▸ **Exercise directions**
Exactly as they appear, write the lines from the one containing "marek? Sprawdź studia z" to the final line of the entries, leaving pictures out.

***** Entries shown

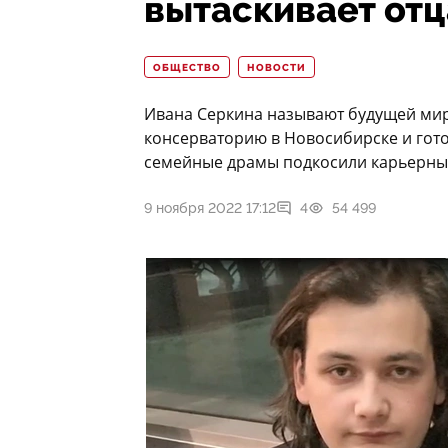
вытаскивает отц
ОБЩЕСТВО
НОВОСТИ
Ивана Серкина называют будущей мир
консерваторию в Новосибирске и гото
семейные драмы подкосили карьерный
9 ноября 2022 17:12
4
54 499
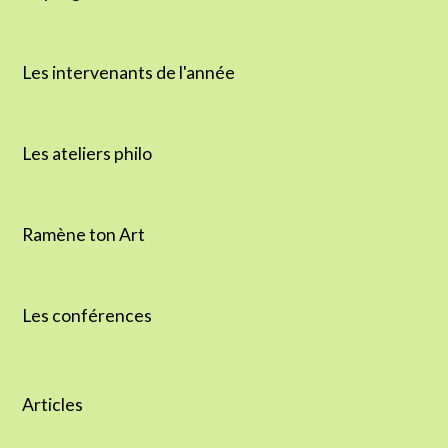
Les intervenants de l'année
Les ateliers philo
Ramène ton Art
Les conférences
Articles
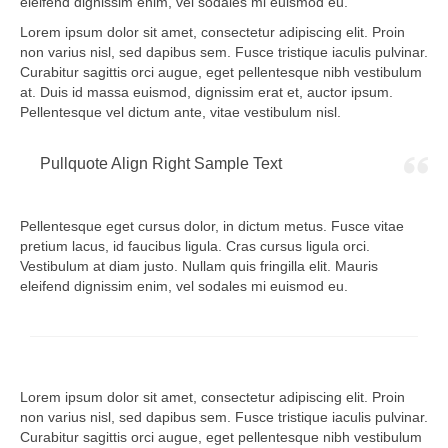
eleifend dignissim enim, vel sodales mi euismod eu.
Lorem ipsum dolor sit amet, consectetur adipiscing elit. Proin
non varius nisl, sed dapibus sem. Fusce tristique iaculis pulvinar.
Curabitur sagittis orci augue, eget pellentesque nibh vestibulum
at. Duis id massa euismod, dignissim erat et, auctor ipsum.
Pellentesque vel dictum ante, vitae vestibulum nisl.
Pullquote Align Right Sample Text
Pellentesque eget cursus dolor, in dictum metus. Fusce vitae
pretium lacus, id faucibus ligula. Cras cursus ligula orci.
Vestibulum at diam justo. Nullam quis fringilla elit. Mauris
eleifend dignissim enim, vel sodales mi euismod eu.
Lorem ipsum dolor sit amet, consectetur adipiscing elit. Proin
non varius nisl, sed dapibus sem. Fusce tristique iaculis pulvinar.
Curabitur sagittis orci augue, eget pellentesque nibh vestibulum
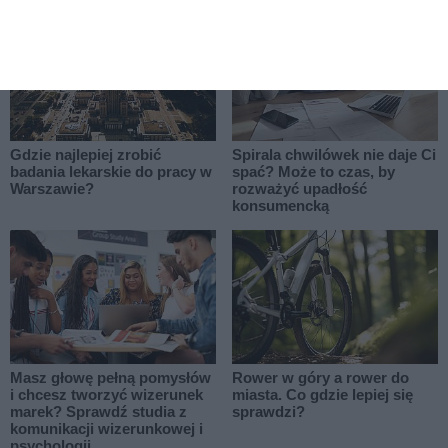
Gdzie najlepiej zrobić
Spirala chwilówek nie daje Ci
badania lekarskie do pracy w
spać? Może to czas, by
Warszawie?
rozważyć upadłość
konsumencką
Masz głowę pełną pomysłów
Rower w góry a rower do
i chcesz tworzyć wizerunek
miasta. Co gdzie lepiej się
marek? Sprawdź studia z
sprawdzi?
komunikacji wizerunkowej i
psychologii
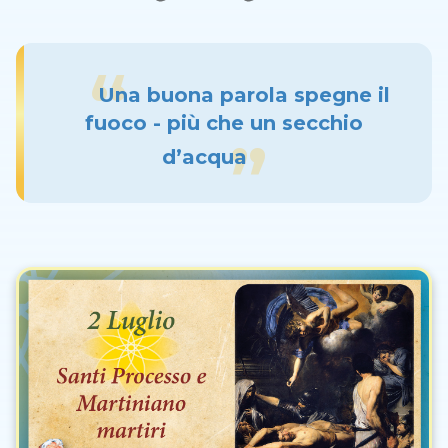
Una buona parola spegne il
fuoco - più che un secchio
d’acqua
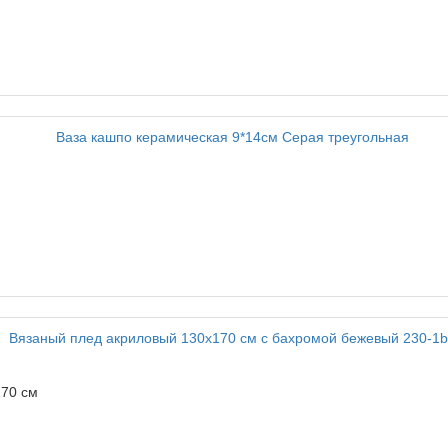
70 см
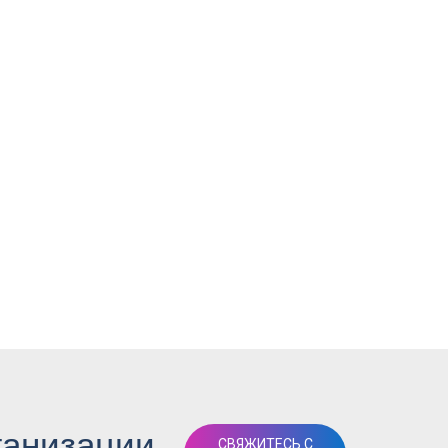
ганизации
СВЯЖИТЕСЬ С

**********

▸ **Solution for this task**
marek? Sprawdź studia z
sprawdzi?
komunikacji wizerunkowej i
psychologii
Una buona parola spegne il
fuoco - più che un secchio
d’acqua
70 см
ганизации
СВЯЖИТЕСЬ С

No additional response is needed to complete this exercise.